#### [Work required]
Search the entries below for the word "pixels" and copy each line that has it.

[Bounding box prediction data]
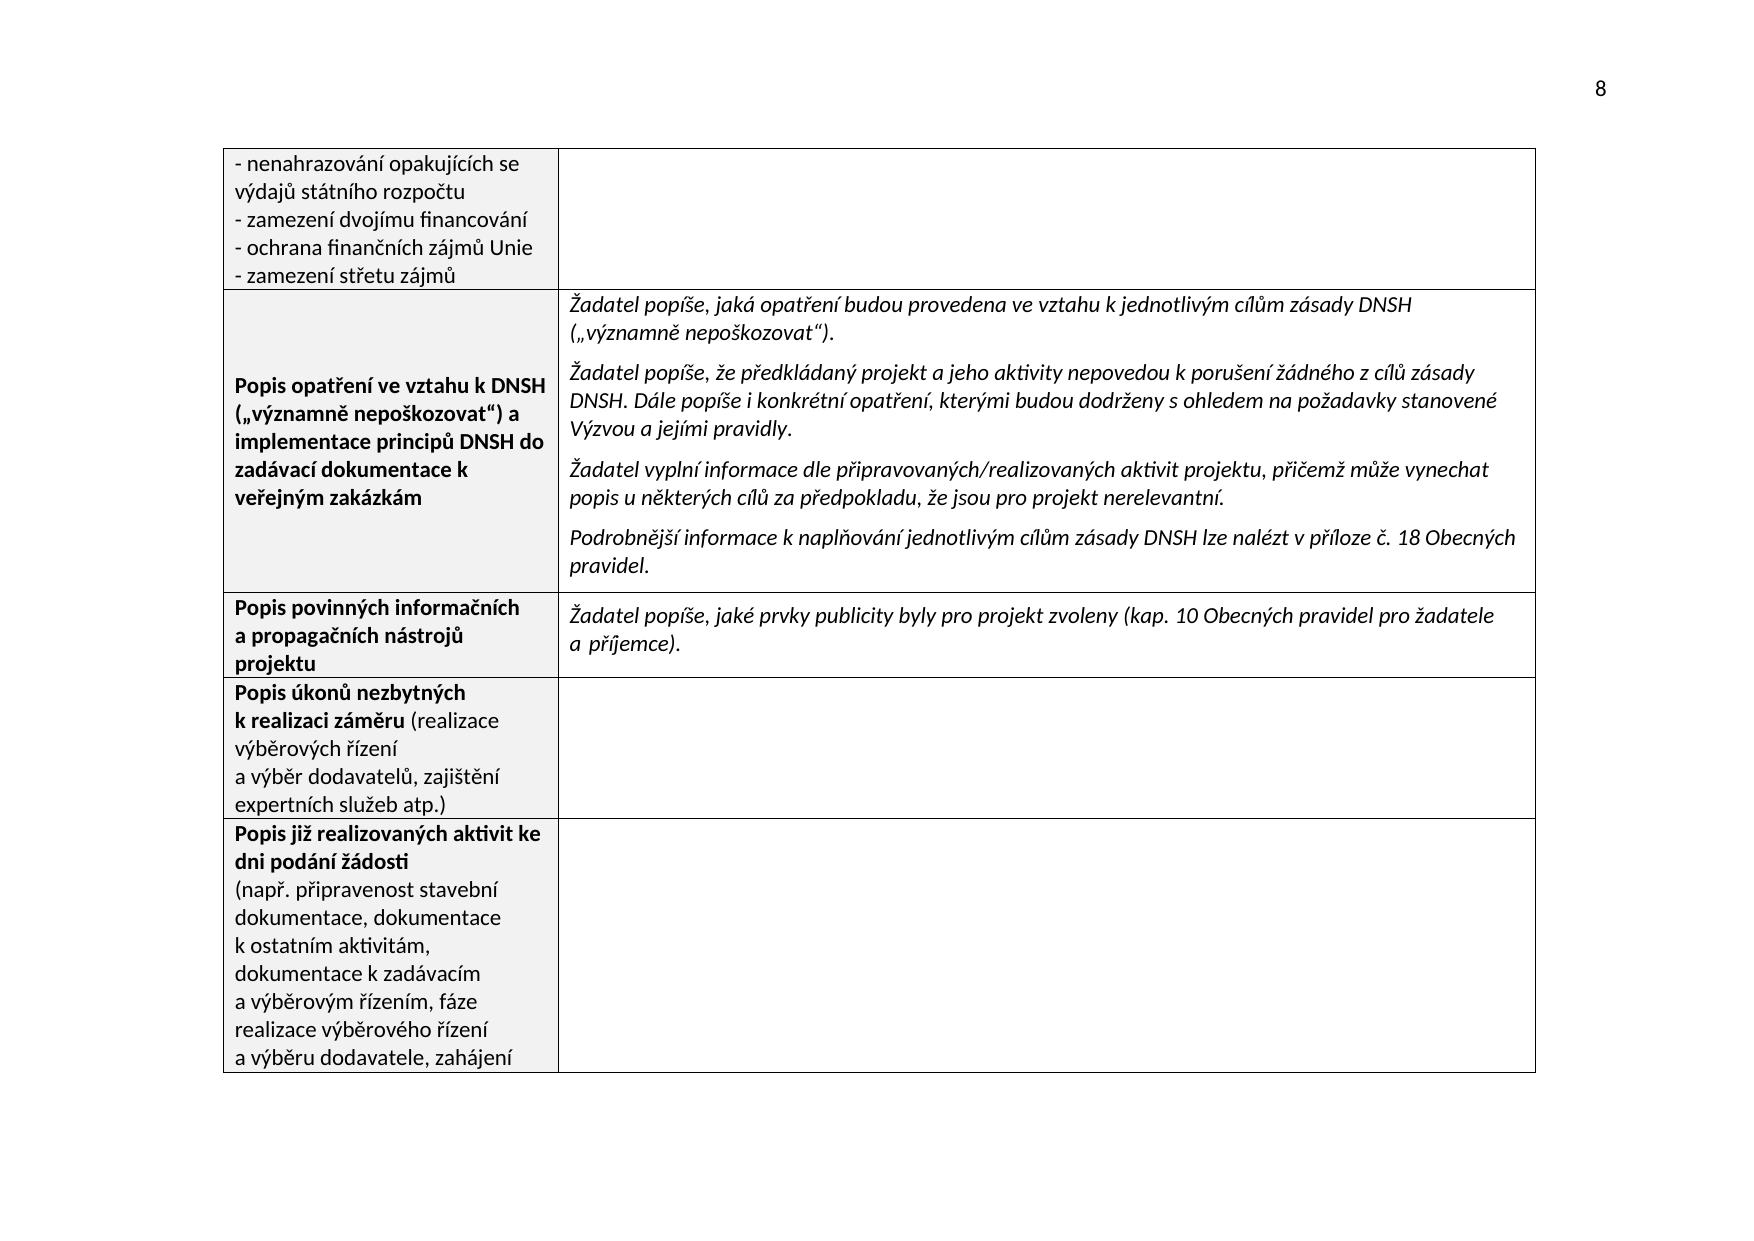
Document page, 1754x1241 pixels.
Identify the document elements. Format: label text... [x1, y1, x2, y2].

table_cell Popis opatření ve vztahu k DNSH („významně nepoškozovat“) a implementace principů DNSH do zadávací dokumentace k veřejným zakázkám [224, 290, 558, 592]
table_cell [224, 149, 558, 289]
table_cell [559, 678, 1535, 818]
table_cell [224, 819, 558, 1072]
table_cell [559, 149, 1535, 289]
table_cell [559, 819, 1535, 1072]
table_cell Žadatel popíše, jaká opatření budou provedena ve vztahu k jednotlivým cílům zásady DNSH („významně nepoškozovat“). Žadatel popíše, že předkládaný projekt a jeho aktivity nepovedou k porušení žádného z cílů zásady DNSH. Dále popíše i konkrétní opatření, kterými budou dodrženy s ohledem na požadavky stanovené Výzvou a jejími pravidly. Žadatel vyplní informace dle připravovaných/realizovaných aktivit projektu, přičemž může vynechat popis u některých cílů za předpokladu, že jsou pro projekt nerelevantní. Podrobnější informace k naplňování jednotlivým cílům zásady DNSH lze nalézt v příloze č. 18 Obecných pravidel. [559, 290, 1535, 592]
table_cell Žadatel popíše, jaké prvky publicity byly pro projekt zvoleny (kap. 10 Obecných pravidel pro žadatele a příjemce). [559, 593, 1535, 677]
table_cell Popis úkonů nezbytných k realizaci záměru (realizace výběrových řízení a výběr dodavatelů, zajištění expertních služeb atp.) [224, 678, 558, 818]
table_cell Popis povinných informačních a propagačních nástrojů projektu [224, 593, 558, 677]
...
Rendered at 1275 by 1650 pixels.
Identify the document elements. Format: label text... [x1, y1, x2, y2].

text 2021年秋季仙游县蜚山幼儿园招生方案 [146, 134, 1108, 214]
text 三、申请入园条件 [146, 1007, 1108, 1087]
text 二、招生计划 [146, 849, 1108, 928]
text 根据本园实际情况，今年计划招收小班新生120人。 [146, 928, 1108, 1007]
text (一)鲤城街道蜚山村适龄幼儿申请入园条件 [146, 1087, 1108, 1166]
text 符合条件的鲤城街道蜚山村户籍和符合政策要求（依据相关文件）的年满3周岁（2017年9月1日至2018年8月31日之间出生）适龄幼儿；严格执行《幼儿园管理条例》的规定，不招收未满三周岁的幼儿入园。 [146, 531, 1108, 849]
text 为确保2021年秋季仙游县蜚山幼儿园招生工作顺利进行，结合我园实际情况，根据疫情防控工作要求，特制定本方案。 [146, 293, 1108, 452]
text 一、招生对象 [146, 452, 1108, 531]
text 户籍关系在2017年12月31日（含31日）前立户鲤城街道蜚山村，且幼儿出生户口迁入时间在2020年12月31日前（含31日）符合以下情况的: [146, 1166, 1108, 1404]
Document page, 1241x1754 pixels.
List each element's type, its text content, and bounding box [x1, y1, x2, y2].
==
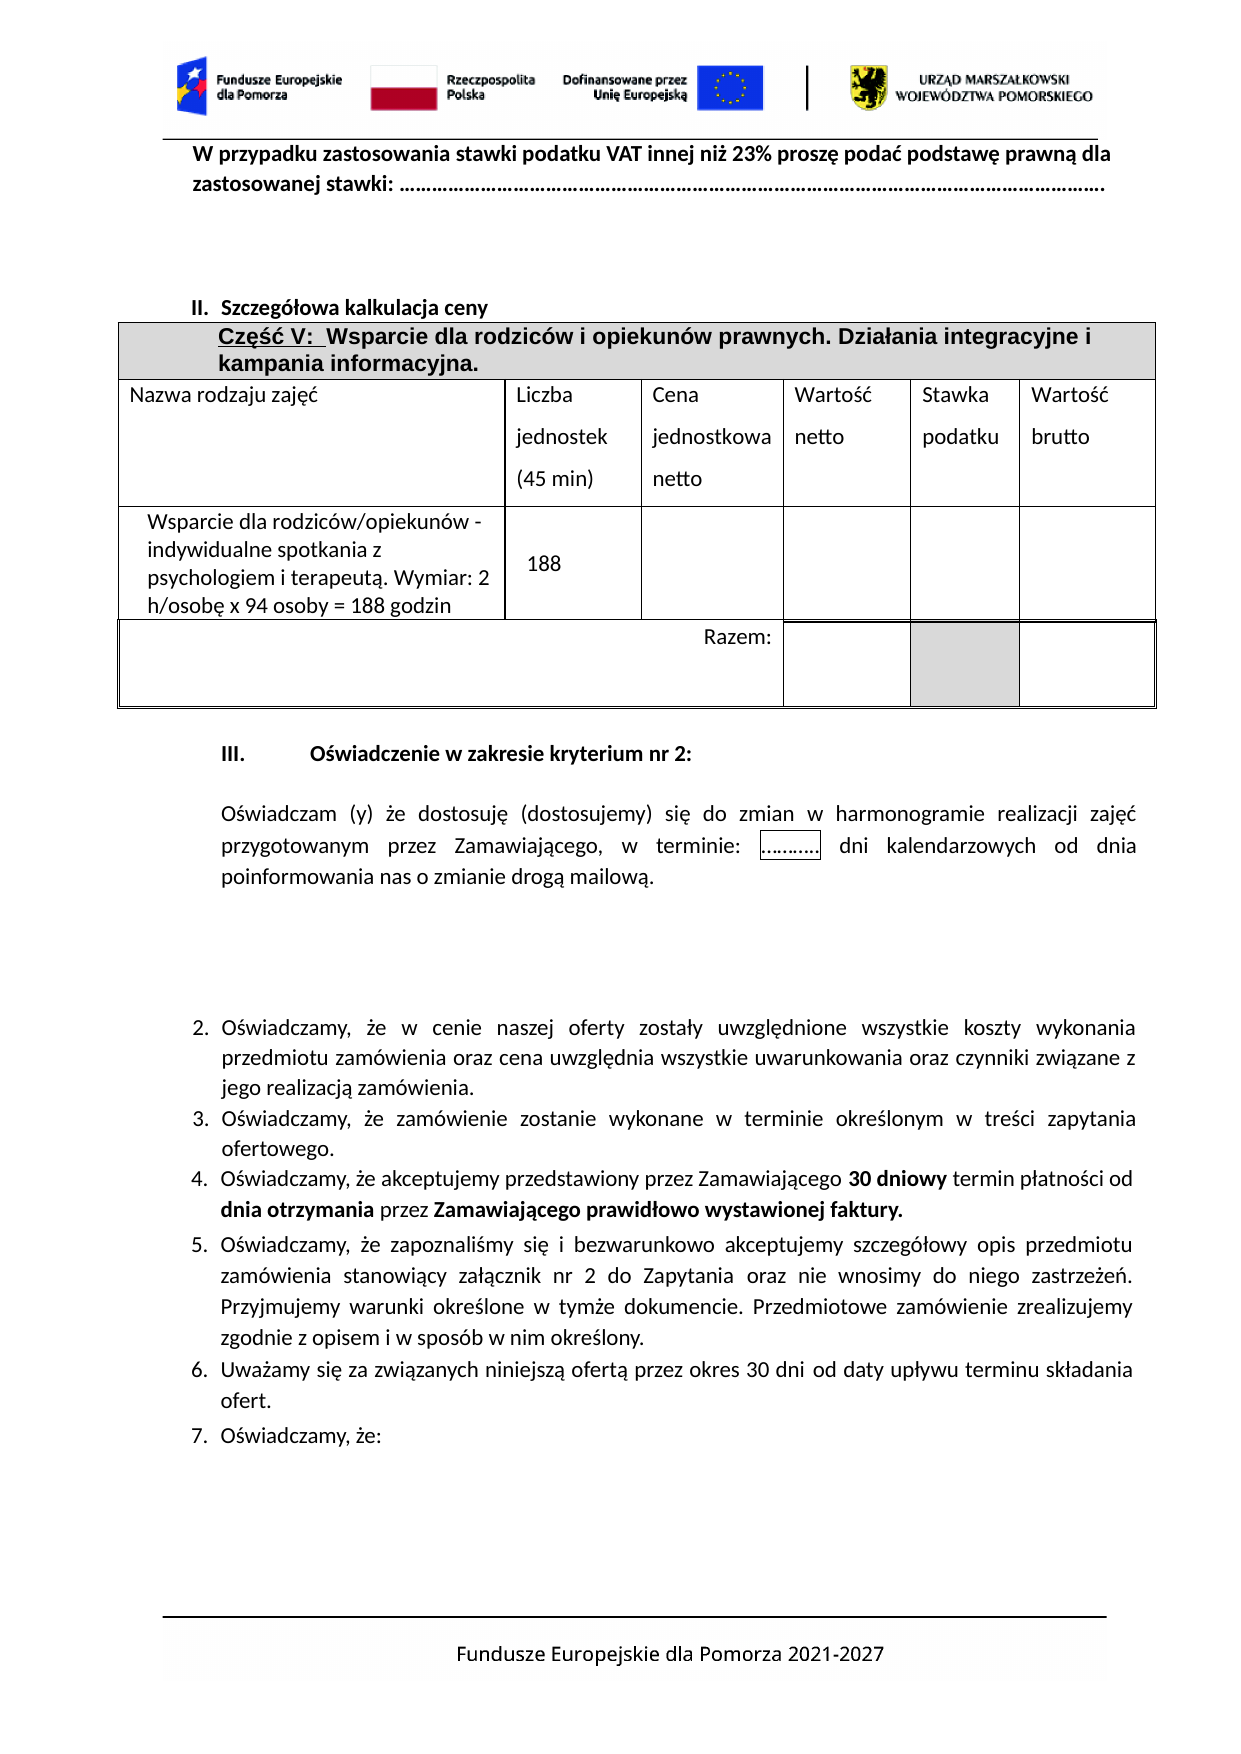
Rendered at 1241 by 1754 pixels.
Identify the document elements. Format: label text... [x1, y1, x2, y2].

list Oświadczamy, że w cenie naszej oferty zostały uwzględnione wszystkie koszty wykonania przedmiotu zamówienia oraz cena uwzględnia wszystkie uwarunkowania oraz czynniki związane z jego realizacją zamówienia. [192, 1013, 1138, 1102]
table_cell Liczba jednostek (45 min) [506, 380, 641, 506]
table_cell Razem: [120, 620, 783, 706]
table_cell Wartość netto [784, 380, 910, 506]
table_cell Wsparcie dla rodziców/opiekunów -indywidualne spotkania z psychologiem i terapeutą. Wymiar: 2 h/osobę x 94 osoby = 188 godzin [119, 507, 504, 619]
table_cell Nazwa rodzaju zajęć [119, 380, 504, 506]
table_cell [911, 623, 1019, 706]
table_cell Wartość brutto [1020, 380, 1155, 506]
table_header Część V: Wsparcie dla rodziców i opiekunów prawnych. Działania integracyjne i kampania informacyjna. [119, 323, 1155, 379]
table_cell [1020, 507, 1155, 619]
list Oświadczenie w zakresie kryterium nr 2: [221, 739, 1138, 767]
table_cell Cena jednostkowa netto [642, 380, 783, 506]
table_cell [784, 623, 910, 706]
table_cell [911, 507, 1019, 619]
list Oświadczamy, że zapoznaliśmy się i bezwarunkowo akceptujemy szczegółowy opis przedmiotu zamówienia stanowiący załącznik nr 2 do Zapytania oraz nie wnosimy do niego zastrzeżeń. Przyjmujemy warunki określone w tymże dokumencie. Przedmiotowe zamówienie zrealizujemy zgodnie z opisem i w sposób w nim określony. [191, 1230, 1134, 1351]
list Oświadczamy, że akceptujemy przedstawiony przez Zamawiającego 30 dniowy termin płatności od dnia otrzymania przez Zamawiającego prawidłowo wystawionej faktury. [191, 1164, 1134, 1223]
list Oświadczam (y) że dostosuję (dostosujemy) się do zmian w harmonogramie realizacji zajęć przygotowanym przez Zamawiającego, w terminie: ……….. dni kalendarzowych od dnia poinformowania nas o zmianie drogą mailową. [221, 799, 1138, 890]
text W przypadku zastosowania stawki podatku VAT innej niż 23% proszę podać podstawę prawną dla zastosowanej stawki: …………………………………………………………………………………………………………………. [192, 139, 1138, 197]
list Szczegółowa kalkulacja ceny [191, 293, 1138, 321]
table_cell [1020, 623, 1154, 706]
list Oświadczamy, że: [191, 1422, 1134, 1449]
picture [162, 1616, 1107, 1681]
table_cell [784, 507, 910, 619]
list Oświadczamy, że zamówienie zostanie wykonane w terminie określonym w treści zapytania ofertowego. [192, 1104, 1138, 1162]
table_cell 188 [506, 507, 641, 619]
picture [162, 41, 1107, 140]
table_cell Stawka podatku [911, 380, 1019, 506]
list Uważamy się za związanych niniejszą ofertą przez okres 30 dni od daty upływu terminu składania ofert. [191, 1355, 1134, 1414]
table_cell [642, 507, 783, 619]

#### [Solution for this task]
Document page, 1754x1241 pixels.
Rendered at 1275 by 1650 pixels.
Document page, 1241x1754 pixels.
Rendered at 1241 by 1754 pixels.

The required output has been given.